Controlling the optical properties of a laser pulse at λ = 1.55μm in InGaAs\InP double coupled quantum well nanostructure

Abstract

Background: The transient and steady-state behaviour of the absorption and the dispersion of a probe field propagating at λ = 1.55μm through an InGaAs\InP double coupled quantum well are studied. The effect of terahertz signal excitation, electron tunnelling and incoherent pumping on the optical properties of the probe field is discussed. Methods: The linear dynamical properties of the double coupled quantum well by means of perturbation theory and density matrix method are discussed. Results: We show that the group velocity of a light pulse can be controlled from superluminal to subluminal or vice versa by controlling the rates of incoherent pumping field, terahertz signal and tunnelling between the quantum wells. The required switching time is calculated and we find it between 3 to 15 ps.
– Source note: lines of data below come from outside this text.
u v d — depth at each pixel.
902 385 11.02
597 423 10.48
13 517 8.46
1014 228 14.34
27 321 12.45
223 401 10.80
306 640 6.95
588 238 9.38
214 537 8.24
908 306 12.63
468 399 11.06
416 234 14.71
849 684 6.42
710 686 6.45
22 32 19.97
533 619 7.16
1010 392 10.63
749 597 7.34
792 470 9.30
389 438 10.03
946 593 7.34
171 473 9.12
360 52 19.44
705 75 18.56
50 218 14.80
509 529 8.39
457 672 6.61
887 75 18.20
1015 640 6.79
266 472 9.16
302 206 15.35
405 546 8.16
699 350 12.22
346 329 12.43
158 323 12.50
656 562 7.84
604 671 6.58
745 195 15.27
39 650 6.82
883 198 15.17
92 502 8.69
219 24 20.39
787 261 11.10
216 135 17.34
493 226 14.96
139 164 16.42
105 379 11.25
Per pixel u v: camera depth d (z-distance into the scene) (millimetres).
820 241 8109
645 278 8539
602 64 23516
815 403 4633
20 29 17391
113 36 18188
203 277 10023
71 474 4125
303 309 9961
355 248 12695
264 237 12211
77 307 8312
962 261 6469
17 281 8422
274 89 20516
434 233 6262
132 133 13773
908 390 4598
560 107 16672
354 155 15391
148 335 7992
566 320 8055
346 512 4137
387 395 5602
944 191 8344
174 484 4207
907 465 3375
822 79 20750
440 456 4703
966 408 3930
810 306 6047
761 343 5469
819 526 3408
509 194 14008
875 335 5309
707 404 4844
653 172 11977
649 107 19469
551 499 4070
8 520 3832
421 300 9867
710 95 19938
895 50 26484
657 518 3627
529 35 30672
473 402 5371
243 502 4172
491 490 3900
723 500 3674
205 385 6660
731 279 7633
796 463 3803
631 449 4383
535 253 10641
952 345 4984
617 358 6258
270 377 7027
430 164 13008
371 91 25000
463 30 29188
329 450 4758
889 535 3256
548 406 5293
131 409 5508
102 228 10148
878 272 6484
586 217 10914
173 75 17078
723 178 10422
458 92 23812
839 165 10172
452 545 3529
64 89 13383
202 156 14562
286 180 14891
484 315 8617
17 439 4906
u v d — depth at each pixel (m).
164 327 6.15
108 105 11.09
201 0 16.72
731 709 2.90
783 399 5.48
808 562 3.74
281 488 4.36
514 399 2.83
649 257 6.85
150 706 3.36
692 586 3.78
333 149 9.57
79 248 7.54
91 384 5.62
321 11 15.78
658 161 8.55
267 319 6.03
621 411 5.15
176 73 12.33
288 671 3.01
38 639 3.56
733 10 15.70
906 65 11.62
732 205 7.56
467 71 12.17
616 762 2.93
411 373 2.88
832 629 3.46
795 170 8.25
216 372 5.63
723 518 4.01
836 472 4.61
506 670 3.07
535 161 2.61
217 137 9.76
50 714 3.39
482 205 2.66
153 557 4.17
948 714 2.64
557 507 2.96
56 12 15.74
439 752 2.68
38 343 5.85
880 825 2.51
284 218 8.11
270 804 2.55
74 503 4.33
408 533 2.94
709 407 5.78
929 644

Conclusions: In the terahertz (30 ~ 300 μm or 1 ~ 10THz) intersubband transition, the incoming photon energy is (4 ~ 41mev) and maybe in the order of electron thermal broadening (KT ~ 6 meV-25 meV for 77 K -300 K). Therefore in the conventional structure, the incoming photon can directly excite the ground state electrons to higher energy levels. It is shown that the absorption and the dispersion of the probe field can be controlled by the intensity of terahertz signal and incoherent pumping field.